Work request:
"- L4 vertebra: <203,244,286,358>" appears in one line of the records below. Output that line and each one after it, exactly, through the last line.

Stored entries
┄┄┄┄┄┄┄┄┄┄

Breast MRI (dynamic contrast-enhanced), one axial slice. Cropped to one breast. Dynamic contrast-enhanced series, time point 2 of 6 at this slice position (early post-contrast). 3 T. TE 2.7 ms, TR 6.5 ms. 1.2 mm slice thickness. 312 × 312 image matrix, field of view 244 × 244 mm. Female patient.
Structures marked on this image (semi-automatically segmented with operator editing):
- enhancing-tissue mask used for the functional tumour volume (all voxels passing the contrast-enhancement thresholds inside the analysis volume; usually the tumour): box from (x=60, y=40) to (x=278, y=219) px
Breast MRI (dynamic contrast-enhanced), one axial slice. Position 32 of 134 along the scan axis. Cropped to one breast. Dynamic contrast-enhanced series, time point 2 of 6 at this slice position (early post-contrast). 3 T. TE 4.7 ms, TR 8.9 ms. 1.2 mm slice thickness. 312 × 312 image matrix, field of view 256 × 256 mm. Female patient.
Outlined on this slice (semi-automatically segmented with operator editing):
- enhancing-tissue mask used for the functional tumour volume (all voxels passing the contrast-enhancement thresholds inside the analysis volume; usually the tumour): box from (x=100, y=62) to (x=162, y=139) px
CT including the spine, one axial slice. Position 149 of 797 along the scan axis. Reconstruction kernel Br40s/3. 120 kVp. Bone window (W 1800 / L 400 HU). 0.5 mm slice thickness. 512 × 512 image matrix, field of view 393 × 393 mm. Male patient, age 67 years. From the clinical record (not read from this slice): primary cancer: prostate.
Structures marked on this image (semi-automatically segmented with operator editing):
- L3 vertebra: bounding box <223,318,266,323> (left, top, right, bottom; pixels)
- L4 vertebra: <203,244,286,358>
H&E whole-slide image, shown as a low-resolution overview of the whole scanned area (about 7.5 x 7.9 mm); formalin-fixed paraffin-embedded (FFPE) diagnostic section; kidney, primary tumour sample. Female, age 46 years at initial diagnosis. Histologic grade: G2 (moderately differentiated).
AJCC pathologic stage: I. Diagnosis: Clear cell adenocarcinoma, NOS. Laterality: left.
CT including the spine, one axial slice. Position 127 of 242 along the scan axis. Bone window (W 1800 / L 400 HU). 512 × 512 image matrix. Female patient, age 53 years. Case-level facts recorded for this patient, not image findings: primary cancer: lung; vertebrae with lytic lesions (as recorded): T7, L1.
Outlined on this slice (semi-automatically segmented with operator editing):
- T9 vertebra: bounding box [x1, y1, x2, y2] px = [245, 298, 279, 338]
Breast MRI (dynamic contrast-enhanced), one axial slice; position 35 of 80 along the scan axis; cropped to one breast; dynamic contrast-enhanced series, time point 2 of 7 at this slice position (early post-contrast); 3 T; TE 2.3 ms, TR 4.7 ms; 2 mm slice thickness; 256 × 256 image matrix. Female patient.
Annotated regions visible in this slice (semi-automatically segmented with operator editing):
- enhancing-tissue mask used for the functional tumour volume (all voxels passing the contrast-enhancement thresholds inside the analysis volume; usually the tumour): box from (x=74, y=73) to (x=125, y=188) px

┄┄┄┄┄┄┄┄┄┄

Response for this exercise:
- L4 vertebra: <203,244,286,358>
H&E whole-slide image, shown as a low-resolution overview of the whole scanned area (about 7.5 x 7.9 mm); formalin-fixed paraffin-embedded (FFPE) diagnostic section; kidney, primary tumour sample. Female, age 46 years at initial diagnosis. Histologic grade: G2 (moderately differentiated).
AJCC pathologic stage: I. Diagnosis: Clear cell adenocarcinoma, NOS. Laterality: left.
CT including the spine, one axial slice. Position 127 of 242 along the scan axis. Bone window (W 1800 / L 400 HU). 512 × 512 image matrix. Female patient, age 53 years. Case-level facts recorded for this patient, not image findings: primary cancer: lung; vertebrae with lytic lesions (as recorded): T7, L1.
Outlined on this slice (semi-automatically segmented with operator editing):
- T9 vertebra: bounding box [x1, y1, x2, y2] px = [245, 298, 279, 338]
Breast MRI (dynamic contrast-enhanced), one axial slice; position 35 of 80 along the scan axis; cropped to one breast; dynamic contrast-enhanced series, time point 2 of 7 at this slice position (early post-contrast); 3 T; TE 2.3 ms, TR 4.7 ms; 2 mm slice thickness; 256 × 256 image matrix. Female patient.
Annotated regions visible in this slice (semi-automatically segmented with operator editing):
- enhancing-tissue mask used for the functional tumour volume (all voxels passing the contrast-enhancement thresholds inside the analysis volume; usually the tumour): box from (x=74, y=73) to (x=125, y=188) px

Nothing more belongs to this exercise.